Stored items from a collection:

◆ ◆ ◆ ◆ ◆

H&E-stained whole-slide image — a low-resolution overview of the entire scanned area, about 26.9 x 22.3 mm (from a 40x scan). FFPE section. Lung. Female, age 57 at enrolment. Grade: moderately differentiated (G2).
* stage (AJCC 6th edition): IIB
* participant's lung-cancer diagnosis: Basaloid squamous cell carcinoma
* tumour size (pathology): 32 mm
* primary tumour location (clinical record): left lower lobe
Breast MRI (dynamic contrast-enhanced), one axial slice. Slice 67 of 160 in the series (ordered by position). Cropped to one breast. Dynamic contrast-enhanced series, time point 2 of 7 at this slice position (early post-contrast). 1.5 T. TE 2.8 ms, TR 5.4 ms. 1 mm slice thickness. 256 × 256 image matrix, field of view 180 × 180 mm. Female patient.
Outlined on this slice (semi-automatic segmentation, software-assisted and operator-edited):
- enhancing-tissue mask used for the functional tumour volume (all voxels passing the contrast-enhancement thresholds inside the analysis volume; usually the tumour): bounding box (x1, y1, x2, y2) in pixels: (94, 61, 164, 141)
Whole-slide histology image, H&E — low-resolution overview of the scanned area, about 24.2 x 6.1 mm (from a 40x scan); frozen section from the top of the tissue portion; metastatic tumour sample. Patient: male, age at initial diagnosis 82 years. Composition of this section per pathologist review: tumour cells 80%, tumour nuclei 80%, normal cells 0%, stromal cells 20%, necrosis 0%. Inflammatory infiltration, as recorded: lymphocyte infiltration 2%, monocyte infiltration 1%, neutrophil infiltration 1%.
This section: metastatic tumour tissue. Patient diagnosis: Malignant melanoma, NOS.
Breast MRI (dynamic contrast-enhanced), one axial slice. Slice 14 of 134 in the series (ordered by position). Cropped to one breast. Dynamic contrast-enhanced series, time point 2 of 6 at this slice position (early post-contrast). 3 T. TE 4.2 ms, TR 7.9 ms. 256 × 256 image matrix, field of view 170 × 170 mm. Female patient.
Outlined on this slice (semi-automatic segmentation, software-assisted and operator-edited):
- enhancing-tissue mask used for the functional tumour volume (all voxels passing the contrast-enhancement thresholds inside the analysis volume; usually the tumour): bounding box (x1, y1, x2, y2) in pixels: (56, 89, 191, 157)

◆ ◆ ◆ ◆ ◆

What the task requires:
The answer must be all of the entries, restated exactly.

Completed task:
H&E-stained whole-slide image — a low-resolution overview of the entire scanned area, about 26.9 x 22.3 mm (from a 40x scan). FFPE section. Lung. Female, age 57 at enrolment. Grade: moderately differentiated (G2).
* stage (AJCC 6th edition): IIB
* participant's lung-cancer diagnosis: Basaloid squamous cell carcinoma
* tumour size (pathology): 32 mm
* primary tumour location (clinical record): left lower lobe
Breast MRI (dynamic contrast-enhanced), one axial slice. Slice 67 of 160 in the series (ordered by position). Cropped to one breast. Dynamic contrast-enhanced series, time point 2 of 7 at this slice position (early post-contrast). 1.5 T. TE 2.8 ms, TR 5.4 ms. 1 mm slice thickness. 256 × 256 image matrix, field of view 180 × 180 mm. Female patient.
Outlined on this slice (semi-automatic segmentation, software-assisted and operator-edited):
- enhancing-tissue mask used for the functional tumour volume (all voxels passing the contrast-enhancement thresholds inside the analysis volume; usually the tumour): bounding box (x1, y1, x2, y2) in pixels: (94, 61, 164, 141)
Whole-slide histology image, H&E — low-resolution overview of the scanned area, about 24.2 x 6.1 mm (from a 40x scan); frozen section from the top of the tissue portion; metastatic tumour sample. Patient: male, age at initial diagnosis 82 years. Composition of this section per pathologist review: tumour cells 80%, tumour nuclei 80%, normal cells 0%, stromal cells 20%, necrosis 0%. Inflammatory infiltration, as recorded: lymphocyte infiltration 2%, monocyte infiltration 1%, neutrophil infiltration 1%.
This section: metastatic tumour tissue. Patient diagnosis: Malignant melanoma, NOS.
Breast MRI (dynamic contrast-enhanced), one axial slice. Slice 14 of 134 in the series (ordered by position). Cropped to one breast. Dynamic contrast-enhanced series, time point 2 of 6 at this slice position (early post-contrast). 3 T. TE 4.2 ms, TR 7.9 ms. 256 × 256 image matrix, field of view 170 × 170 mm. Female patient.
Outlined on this slice (semi-automatic segmentation, software-assisted and operator-edited):
- enhancing-tissue mask used for the functional tumour volume (all voxels passing the contrast-enhancement thresholds inside the analysis volume; usually the tumour): bounding box (x1, y1, x2, y2) in pixels: (56, 89, 191, 157)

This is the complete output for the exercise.